Count every line below that holds "инфузионных". The answer is the number alone.

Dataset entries
——————————
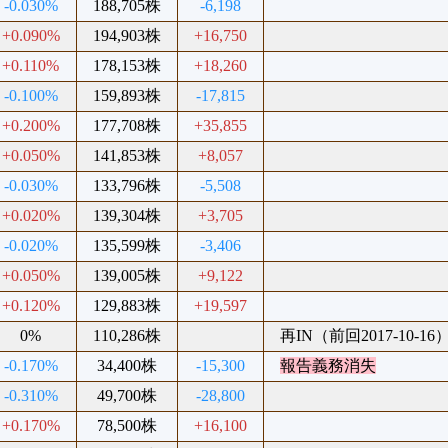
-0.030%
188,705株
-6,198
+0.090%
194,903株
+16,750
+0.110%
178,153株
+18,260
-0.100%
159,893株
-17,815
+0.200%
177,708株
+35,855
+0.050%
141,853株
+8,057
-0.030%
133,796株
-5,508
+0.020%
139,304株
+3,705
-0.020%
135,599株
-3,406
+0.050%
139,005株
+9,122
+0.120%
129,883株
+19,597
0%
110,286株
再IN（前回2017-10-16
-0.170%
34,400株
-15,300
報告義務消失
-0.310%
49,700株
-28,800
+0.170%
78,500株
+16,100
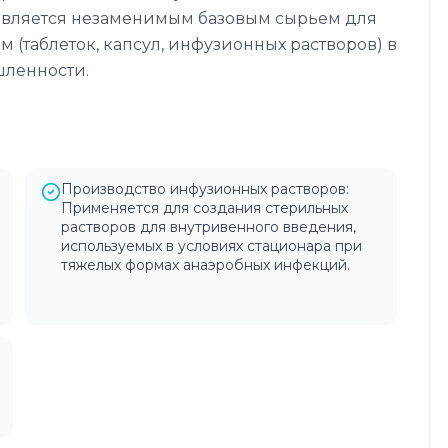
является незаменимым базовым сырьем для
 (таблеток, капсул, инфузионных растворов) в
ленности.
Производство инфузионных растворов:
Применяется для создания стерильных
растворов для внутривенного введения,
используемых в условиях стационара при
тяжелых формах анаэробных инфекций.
——————————
**Task result**:
2